Modified Laplace Adomian decomposition method for analysing the entropy generation of Sakiadis flow with radiation effect

Abstract

In the recent paper, the modified Adomian decomposition method (ADM) with shooting method is applied to solve the Sakiadis flow problem. Traditionally, Sakiadis flow problem is solved numerically. However, a numerical solution could not easily differentiate and integrate because the data is discrete. In order to improve the problem, firstly, the analytic solution for the Sakiadis flow problem must be not discrete, so that the governing equations of Sakiadis flow could be differentiable and integrated. Hence, in this paper, the analytic solution can be obtained by using modified ADM with shooting method.
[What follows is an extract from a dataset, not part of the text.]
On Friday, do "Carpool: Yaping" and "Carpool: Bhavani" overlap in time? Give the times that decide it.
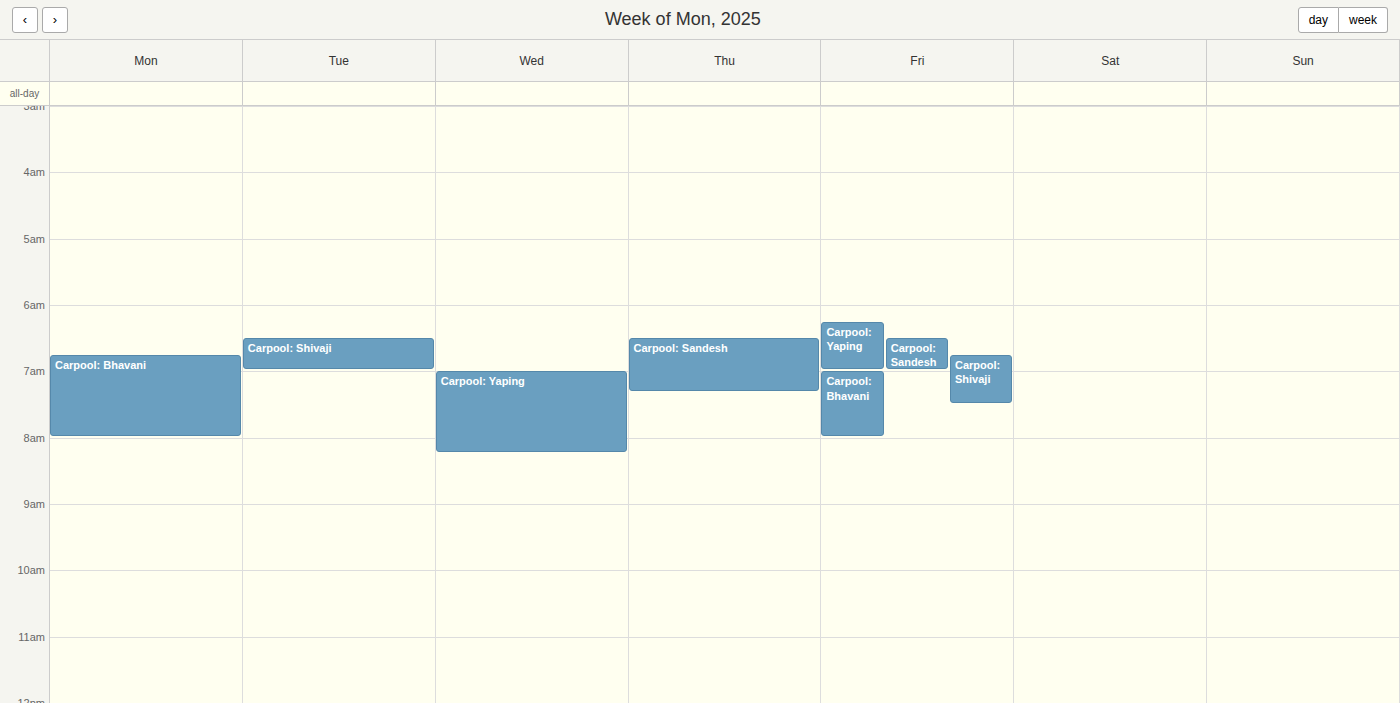
"Carpool: Yaping" ends at 7:00 AM, exactly when "Carpool: Bhavani" starts -- they touch but do not overlap.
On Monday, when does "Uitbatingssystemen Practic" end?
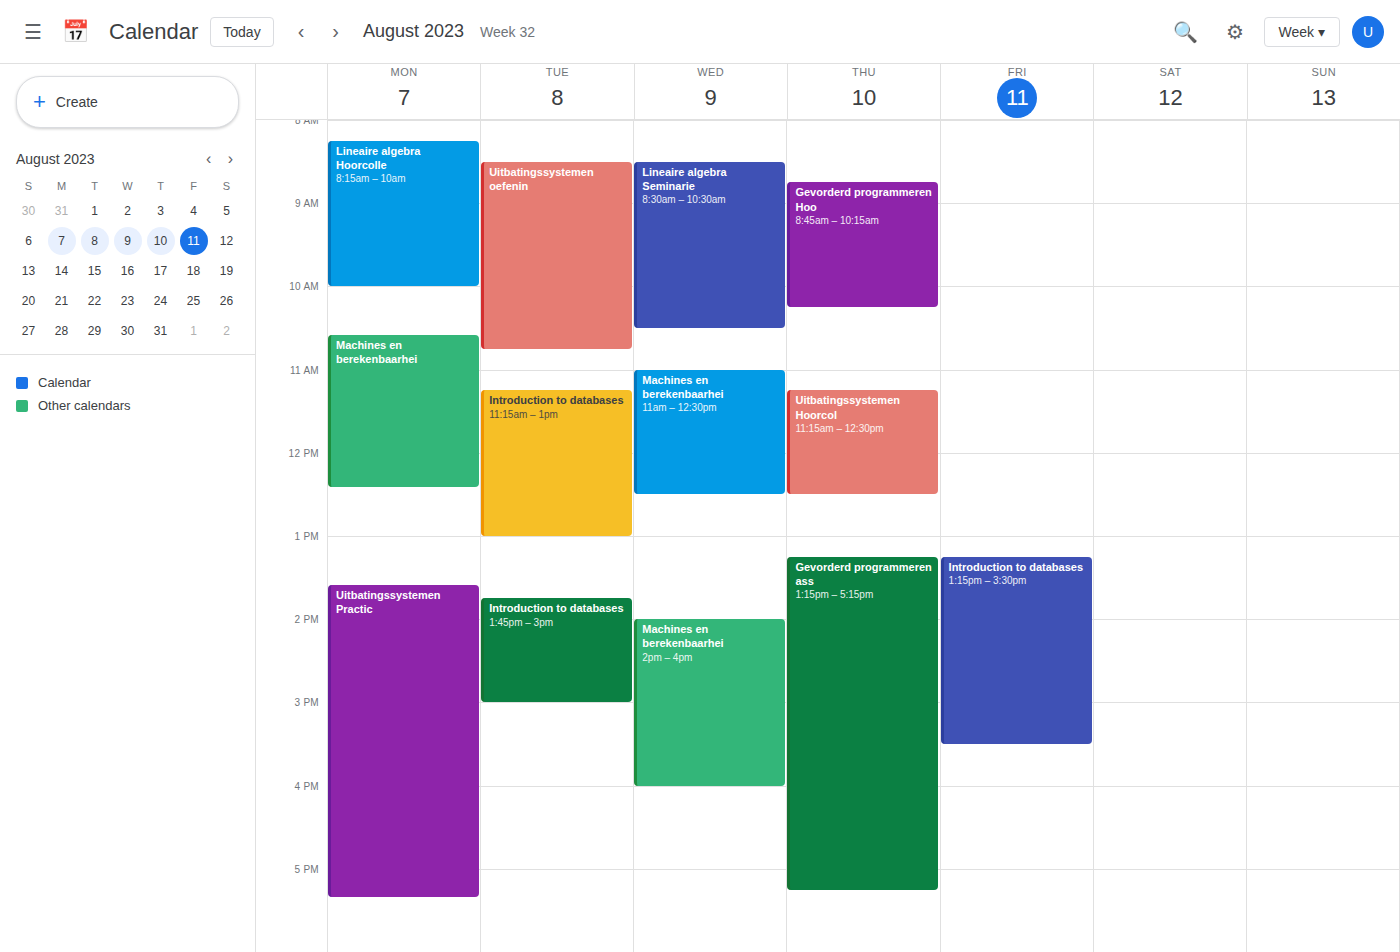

Secondly, standard ADM only can get small interval, the analytic solution will diverge rapidly for a larger interval. The present method uses Modified Laplace ADM to converge the solution of the Sakiadis flow in the large interval. So this method is reliable and efficient in obtaining the analytic solution solutions that match well with those from the Runge-Kutta method, which is considered close to the exact solution. Finally, the entropy generation of the Sakiadis flow with radiation effect has been studied. The distribution of the entropy generation is discussed by discussing some parameters. For example, Pr, NR, Nsh, Nsf, Nsx, Be number.